The temperature of equal masses of three different liquids A,B and C are `12^@C, 19^@C and 28^@C` respectively. The temperature when A and B are mixed is `16^@C` and when B and C are mixed it is `23^@C`. What should be the temperature when A and C are mixed?

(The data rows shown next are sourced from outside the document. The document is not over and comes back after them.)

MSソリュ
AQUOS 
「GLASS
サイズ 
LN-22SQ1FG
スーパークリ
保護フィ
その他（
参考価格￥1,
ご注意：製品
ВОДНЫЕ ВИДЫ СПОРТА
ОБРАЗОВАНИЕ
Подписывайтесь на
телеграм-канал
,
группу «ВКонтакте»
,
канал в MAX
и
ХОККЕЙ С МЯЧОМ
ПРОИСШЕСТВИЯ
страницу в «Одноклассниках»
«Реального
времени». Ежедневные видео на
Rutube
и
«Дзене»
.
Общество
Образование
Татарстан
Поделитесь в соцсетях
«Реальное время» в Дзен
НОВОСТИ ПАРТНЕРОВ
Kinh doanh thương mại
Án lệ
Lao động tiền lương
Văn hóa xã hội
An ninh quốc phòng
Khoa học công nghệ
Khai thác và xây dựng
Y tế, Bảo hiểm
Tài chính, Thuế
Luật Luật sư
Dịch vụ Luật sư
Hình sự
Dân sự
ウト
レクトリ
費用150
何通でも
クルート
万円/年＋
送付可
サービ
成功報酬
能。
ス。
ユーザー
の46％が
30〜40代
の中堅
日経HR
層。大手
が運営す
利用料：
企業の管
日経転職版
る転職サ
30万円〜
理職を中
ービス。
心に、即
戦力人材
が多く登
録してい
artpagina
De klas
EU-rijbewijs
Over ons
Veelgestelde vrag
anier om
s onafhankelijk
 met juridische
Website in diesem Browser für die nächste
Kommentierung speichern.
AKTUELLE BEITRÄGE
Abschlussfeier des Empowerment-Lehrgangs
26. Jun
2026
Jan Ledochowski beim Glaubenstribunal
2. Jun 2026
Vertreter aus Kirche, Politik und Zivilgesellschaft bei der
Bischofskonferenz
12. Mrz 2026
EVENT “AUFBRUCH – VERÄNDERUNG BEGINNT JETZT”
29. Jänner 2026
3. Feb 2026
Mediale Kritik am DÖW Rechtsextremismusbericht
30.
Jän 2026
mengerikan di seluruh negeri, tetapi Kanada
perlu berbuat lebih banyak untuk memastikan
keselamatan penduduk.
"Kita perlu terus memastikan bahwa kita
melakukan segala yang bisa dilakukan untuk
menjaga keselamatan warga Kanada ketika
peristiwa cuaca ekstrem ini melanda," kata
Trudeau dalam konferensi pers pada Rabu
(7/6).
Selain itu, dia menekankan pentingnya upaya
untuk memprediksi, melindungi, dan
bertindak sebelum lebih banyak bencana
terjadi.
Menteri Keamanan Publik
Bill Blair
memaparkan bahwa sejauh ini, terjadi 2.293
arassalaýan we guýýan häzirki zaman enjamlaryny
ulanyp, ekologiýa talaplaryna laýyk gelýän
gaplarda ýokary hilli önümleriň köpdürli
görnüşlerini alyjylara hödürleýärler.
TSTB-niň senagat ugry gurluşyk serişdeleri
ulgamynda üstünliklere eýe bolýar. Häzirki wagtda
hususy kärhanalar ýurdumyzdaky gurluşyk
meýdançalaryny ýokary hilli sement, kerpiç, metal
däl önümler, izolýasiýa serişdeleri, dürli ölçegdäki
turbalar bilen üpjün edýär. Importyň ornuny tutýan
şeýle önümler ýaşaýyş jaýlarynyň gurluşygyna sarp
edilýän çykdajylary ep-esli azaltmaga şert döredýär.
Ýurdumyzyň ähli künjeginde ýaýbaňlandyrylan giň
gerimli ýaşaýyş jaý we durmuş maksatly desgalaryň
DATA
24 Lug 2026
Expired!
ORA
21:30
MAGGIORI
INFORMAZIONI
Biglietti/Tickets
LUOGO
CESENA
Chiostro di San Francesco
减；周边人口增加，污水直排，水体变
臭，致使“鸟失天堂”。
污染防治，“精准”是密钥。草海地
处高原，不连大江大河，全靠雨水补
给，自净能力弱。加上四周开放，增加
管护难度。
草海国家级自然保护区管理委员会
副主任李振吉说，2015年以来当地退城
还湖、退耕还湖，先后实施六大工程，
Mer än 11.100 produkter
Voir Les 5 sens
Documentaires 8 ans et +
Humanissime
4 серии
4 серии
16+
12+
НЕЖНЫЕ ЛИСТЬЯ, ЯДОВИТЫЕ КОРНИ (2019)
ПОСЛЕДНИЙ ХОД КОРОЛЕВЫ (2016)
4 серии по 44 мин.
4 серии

To solve the problem, we will use the concept of heat exchange and the principle of conservation of energy. When two liquids are mixed, the heat lost by the hotter liquid is equal to the heat gained by the cooler liquid. ### Step-by-Step Solution: 1. **Identify the Temperatures**: - Let the temperatures of the liquids be: - Liquid A: \( T_A = 12^\circ C \) - Liquid B: \( T_B = 19^\circ C \) - Liquid C: \( T_C = 28^\circ C \) 2. **Mixing A and B**: - When liquids A and B are mixed, the final temperature \( T_{AB} = 16^\circ C \). - Using the formula for heat exchange: \[ m C_A (T_{AB} - T_A) = m C_B (T_B - T_{AB}) \] - Since the masses are equal, we can cancel \( m \): \[ C_A (16 - 12) = C_B (19 - 16) \] - Simplifying gives: \[ 4 C_A = 3 C_B \quad \text{(Equation 1)} \] 3. **Mixing B and C**: - When liquids B and C are mixed, the final temperature \( T_{BC} = 23^\circ C \). - Again using the heat exchange formula: \[ m C_B (T_{BC} - T_B) = m C_C (T_C - T_{BC}) \] - Canceling \( m \): \[ C_B (23 - 19) = C_C (28 - 23) \] - Simplifying gives: \[ 4 C_B = 5 C_C \quad \text{(Equation 2)} \] 4. **Express \( C_A \) in terms of \( C_C \)**: - From Equation 1, we can express \( C_A \) in terms of \( C_B \): \[ C_A = \frac{3}{4} C_B \] - From Equation 2, we can express \( C_B \) in terms of \( C_C \): \[ C_B = \frac{5}{4} C_C \] - Substituting \( C_B \) into the equation for \( C_A \): \[ C_A = \frac{3}{4} \left(\frac{5}{4} C_C\right) = \frac{15}{16} C_C \quad \text{(Equation 3)} \] 5. **Mixing A and C**: - Now, we need to find the temperature \( T \) when A and C are mixed: \[ m C_A (T - T_A) = m C_C (T_C - T) \] - Canceling \( m \): \[ C_A (T - 12) = C_C (28 - T) \] - Substitute \( C_A \) from Equation 3: \[ \frac{15}{16} C_C (T - 12) = C_C (28 - T) \] - Cancel \( C_C \) (assuming \( C_C \neq 0 \)): \[ \frac{15}{16} (T - 12) = 28 - T \] 6. **Solving for \( T \)**: - Multiply through by 16 to eliminate the fraction: \[ 15(T - 12) = 16(28 - T) \] - Expanding both sides: \[ 15T - 180 = 448 - 16T \] - Combine like terms: \[ 15T + 16T = 448 + 180 \] \[ 31T = 628 \] - Divide by 31: \[ T = \frac{628}{31} \approx 20.26^\circ C \] ### Final Answer: The temperature when liquids A and C are mixed is approximately \( 20.26^\circ C \).